1 DOe nu Iesus geboren was te Bethlehem, [gelegen ] in Iudea, in de dagen des Koninghs Herodis, siet, [eenige ] Wijse van Oosten zijn tot Ierusalem aengekomen,
2 Seggende, Waer is de geborene Koningh der Ioden? Want wy hebben gesien sijne sterre in het Oosten, ende zijn gekomen om hem te aenbidden.
3 De Koningh Herodes nu [dit ] gehoort hebbende, wiert ontroert, ende geheel Ierusalem met hem.
4 Ende by een vergadert hebbende alle de Overpriesters ende Schriftgeleerde des volcks, vraeghde van hen, waer de Christus soude geboren worden.
5 Ende sy seyden tot hem, Te Bethlehem in Iudea [gelegen .] Want alsoo is geschreven door den Propheet,
6 Ende ghy Bethlehem [ghy ] lant Iuda, en zijt geensins de minste onder de Vorsten Iuda, want uyt u sal de Leytsman voort komen, die mijn volck Israël weyden sal.
7 Doe heeft Herodes de Wijse heymelick geroepen, ende vernam neerstelick van haer den tijt, wanneer de sterre verschenen was.
8 Ende haer na Bethlehem sendende, seyde, Reyst henen, ende ondersoeckt neerstelick na dat kindeken, ende als ghy het sult gevonden hebben, boodtschapt het my, op dat ick oock kome, ende dat selve aenbidde.

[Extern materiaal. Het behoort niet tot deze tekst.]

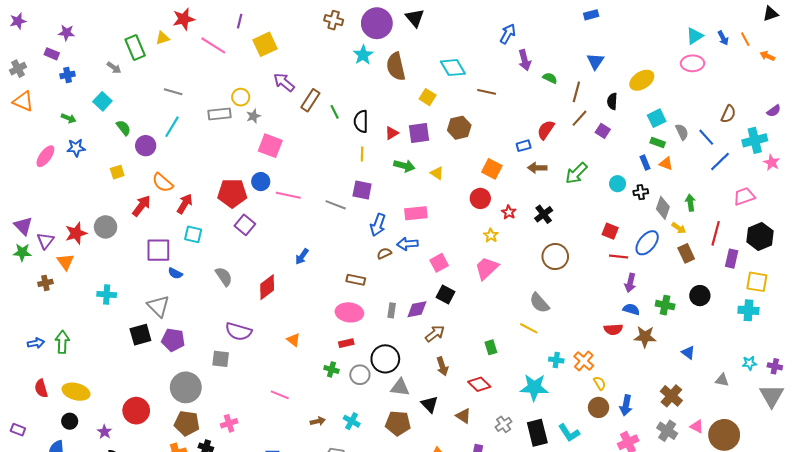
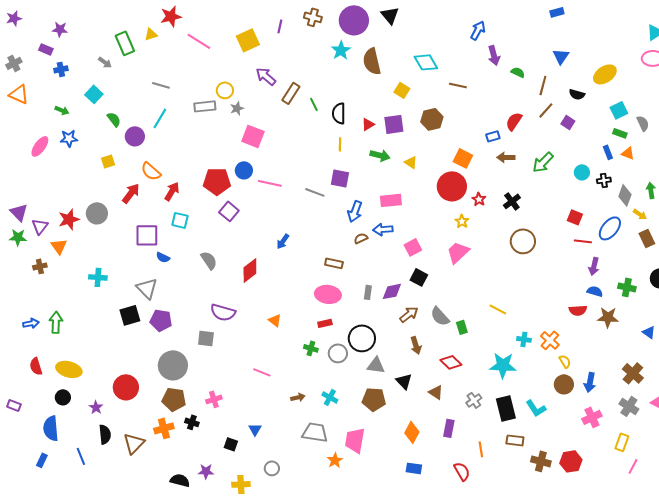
purple line: (240, 21) -> (280, 26), moved
black semicircle: (612, 101) -> (577, 94), turned -77
red circle: (480, 198) -> (452, 186), size x1.5
gray semicircle: (539, 303) -> (440, 316), moved

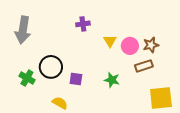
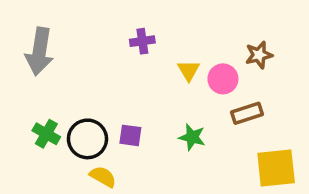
brown star: (151, 45) -> (259, 55), moved
black circle: (51, 67) -> (87, 139), moved

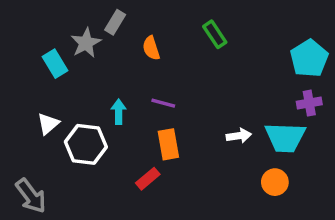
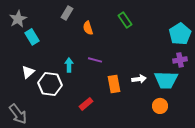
gray star: (86, 43) -> (18, 19), moved
orange rectangle: (168, 144) -> (114, 84), moved

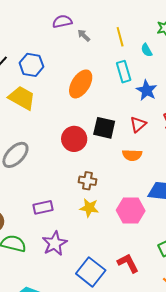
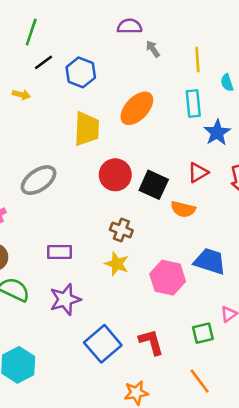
yellow trapezoid: (22, 98) -> (87, 129), moved, turned 52
black square: (104, 128) -> (154, 185), moved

9 Ende sy den Koningh gehoort hebbende zijn henen gereyst: ende siet de sterre, die sy in ’t Oosten gesien hadden, gingh haer voor, tot dat sy quam ende stont boven [de plaetse ] daer het kindeken was.
10 Als sy nu de sterre sagen, vervreughden sy haer met seer groote vreughde.
11 Ende in het huys gekomen zijnde vonden sy het kindeken met Maria sijne moeder: ende nedervallende hebben sy het selve aengebeden. Ende hare schatten open gedaen hebbende, brachten sy hem geschencken, gout, ende wieroock, ende myrrhe.
12 Ende door Goddelicke openbaringe vermaent zijnde in den droom, dat sy niet en souden wederkeeren tot Herodem, vertrocken sy door eenen anderen wegh weder na haer lant.
13 Doe sy nu vertrocken waren, siet de Engel des Heeren verschijnt Ioseph in den droom, seggende, Staet op ende neemt tot u dat kindeken ende sijne moeder, ende vliedt in Egypten, ende weest aldaer, tot dat ick het u seggen sal. Want Herodes sal het kindeken soecken, om het selve te dooden.
14 Hy dan opgestaen zijnde nam ’t kindeken ende sijne moeder tot hem in der nacht, ende vertrock na Egypten.
15 Ende was aldaer tot den doot van Herodes, op dat vervult soude worden het gene van den Heere gesproken is door den Propheet, seggende, Uyt Egypten hebbe ick mijnen Sone geroepen.
16 Als Herodes sagh dat hy van de Wijse bedrogen was, doe wiert hy seer toornigh, ende [eenige ] afgesonden hebbende, heeft omgebracht alle de kinderen die binnen Bethlehem, ende in alle des selfs lantpalen [waren ,] van twee jaren [oudt ] ende daer onder, na den tijt dien hy van de Wijse neerstelick ondersocht hadde.
17 Doe is vervult geworden ’t gene gesproken is door den Propheet Ieremiam, seggende,
18 Een stemme is in Rama gehoort, geklagh, geween, ende veel gekerm: Rachel beweende hare kinderen, ende en wilde niet getroost wesen, om datse niet en zijn.
19 Doe Herodes nu gestorven was, siet de Engel des Heeren verschijnt Ioseph in den droom, in Egypten,
20 Seggende, Staet op, neemt het kindeken ende sijne moeder tot u, ende treckt in het lant Israëls: want sy zijn gestorven die de ziele des kindekens sochten.
21 Hy dan opgestaen zijnde heeft tot hem genomen het kindeken ende sijne moeder, ende is gekomen in het lant Israëls.
22 Maer als hy hoorde dat Archelaus in Iudea Koningh was, in de plaetse sijns vaders Herodis, vreesde hy daer henen te gaen: Maer door Goddelicke openbaringe vermaent in den droom is hy vertrocken in de deelen van Galileen.
23 Ende [daer ] gekomen zijnde nam hy sijne woonplaetse in de stadt genaemt Nazareth: op dat vervult soude worden dat door de Propheten geseght is, dat hy Nazarenus sal geheeten worden.